Chandler schreibt eine straffe, knappe Prosa, immer sehr genau, und lässt uns alle entscheidenden Details wissen. Es ist leicht, Marlowe zu folgen, wenn er durch die Boulevards und Canyons von Los Angeles streift, obwohl die Romane nicht mit zu viel ermüdender Ortskenntnis gefüllt wurden. Alle Straßen in Los Angeles tragen immer noch den gleichen Namen, was jeder Tourist, der auf Marlowe Spuren wandelt, sicher begrüßt – außer, dass es nicht so viel Verkehr wie heute gab und Marlowe immer einen Parkplatz fand. (Ich habe so etwas auch mal gemacht, als ich in den 80er Jahren zum ersten Mal in Los Angeles war).
Warum töten Menschen andere Menschen?
In seinem Essay charakterisiert Chandler die hard-boiled novel: Ein Hauptmerkmal ist, dass Menschen aus einem echten Grund morden. Mord ist kein Zeitvertreib, keine Belustigung.
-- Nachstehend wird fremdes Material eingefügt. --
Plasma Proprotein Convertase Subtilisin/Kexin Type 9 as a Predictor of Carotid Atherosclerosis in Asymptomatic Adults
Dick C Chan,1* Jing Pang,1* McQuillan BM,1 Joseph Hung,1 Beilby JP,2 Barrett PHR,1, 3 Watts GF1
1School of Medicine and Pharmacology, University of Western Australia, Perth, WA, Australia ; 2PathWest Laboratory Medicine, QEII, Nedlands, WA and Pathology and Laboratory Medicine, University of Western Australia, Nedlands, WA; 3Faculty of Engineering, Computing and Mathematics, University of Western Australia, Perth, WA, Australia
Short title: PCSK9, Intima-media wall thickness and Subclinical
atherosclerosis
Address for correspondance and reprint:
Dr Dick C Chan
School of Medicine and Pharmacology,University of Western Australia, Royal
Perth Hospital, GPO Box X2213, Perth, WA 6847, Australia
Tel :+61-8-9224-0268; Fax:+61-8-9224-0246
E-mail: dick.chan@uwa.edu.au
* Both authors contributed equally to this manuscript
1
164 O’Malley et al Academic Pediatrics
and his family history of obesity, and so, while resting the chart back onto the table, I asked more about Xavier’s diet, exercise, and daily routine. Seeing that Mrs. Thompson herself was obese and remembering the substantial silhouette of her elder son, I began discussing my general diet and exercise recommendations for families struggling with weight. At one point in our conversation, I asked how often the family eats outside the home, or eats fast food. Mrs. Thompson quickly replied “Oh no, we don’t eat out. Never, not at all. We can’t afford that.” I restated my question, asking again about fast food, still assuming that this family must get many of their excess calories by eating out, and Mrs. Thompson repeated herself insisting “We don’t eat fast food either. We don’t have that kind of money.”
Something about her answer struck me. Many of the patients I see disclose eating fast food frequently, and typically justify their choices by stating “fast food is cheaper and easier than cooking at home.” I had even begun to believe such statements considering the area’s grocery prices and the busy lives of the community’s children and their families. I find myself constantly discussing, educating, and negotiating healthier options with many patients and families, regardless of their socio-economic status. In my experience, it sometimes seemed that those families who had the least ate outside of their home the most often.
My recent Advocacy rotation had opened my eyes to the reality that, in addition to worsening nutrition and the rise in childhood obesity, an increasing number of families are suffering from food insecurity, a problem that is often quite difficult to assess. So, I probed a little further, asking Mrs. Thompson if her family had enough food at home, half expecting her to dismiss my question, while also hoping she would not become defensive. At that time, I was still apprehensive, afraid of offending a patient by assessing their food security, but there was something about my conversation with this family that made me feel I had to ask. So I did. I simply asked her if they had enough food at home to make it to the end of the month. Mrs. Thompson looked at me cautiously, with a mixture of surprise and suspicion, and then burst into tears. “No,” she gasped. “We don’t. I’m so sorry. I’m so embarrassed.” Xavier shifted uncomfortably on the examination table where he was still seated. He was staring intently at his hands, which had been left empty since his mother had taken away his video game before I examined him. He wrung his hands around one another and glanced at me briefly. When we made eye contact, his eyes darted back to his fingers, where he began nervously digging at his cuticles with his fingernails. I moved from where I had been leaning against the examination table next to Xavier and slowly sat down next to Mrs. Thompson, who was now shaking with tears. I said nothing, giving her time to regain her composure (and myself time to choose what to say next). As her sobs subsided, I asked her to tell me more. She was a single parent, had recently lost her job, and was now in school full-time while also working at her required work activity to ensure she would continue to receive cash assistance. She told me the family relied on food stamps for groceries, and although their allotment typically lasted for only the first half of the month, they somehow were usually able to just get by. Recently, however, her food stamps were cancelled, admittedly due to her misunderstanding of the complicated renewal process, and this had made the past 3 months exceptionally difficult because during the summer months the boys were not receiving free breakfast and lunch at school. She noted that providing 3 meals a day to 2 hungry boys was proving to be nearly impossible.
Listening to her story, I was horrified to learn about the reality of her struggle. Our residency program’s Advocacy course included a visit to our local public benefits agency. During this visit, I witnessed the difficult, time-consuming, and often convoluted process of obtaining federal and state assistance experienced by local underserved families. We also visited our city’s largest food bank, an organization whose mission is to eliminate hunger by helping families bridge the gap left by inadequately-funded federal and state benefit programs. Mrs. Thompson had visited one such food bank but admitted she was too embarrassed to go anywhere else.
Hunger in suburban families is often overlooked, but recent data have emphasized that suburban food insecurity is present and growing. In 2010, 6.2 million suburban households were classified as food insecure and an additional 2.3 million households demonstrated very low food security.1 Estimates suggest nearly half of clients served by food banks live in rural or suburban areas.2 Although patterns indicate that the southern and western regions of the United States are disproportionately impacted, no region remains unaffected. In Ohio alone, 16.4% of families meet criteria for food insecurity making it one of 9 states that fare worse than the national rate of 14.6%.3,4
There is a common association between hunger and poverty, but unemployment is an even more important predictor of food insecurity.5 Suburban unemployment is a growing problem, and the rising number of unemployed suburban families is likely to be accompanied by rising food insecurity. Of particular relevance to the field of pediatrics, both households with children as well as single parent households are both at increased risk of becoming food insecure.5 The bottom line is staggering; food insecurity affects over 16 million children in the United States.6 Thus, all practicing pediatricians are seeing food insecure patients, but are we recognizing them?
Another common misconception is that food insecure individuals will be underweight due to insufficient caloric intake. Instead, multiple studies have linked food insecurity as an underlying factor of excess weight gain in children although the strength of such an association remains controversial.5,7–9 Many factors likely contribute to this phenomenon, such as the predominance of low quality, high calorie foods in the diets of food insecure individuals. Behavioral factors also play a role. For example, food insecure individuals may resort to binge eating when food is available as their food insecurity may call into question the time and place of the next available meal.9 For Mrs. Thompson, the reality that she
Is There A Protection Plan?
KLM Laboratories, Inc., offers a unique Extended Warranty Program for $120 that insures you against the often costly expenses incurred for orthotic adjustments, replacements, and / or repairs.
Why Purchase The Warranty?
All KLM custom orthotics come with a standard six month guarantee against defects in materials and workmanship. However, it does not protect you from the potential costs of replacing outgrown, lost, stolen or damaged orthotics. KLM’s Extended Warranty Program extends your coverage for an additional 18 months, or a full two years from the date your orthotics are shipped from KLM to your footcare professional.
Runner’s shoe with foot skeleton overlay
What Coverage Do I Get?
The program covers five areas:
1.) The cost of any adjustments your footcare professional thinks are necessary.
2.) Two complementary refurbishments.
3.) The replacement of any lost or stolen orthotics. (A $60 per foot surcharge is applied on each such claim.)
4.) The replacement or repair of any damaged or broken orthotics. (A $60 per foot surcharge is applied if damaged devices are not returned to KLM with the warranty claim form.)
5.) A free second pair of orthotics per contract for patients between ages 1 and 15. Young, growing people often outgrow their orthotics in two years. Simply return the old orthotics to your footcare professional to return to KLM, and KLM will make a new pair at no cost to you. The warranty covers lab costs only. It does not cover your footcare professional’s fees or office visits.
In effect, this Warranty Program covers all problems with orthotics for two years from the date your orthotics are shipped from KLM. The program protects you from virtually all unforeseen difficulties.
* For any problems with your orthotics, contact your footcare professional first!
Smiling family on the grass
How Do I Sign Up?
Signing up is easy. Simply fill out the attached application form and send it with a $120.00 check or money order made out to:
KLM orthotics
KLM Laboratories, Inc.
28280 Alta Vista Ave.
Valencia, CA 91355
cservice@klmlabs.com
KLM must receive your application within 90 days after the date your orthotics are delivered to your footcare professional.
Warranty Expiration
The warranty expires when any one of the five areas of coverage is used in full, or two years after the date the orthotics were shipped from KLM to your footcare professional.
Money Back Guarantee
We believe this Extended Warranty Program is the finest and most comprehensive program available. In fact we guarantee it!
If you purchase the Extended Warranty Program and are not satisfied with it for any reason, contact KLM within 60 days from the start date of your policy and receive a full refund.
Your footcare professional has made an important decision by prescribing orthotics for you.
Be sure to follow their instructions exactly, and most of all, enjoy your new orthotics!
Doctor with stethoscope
Mord geschieht nicht an einem Wochenende in der English Countryside inmitten gelangweilter Figuren des Establishments, die von einem Polizeikommissar unterhalten werden müssen.
Marlowe trifft auf Reiche und Arme, Schwache und Mächtige; jedes Verbrechen hat seine spezifische Geschichte, die Jahre zurückreichen kann. Die Menschen sind gemein, naiv, hinterhältig, entwickeln Beschützerinstinkte – und alle glauben, dass sie mit Mord oder was auch immer sie getan haben, davonkommen werden. Vielleicht würde es sogar klappen, aber da ist dann Marlowe …
Es gibt noch eine ganze Reihe Kurzgeschichten und Erzählungen; einige beschreiben Ereignisse, die später in den Romanen verarbeitet werden. Ich habe diese Erzeugnisse nicht in das Profile aufgenommen, weil ich denke, dass gerade Marlowe immer einen richtigen Roman verdient.
Außerdem: Als Chandler starb, arbeitete er an seinem 8. Roman. Leider konnte er sein Buch nicht fertigstellen. Auf Basis seiner Ideen wurde der 8. Roman später von einem anderen Autor fertiggestellt. Auch dieser Roman ist nicht Teil des Profile.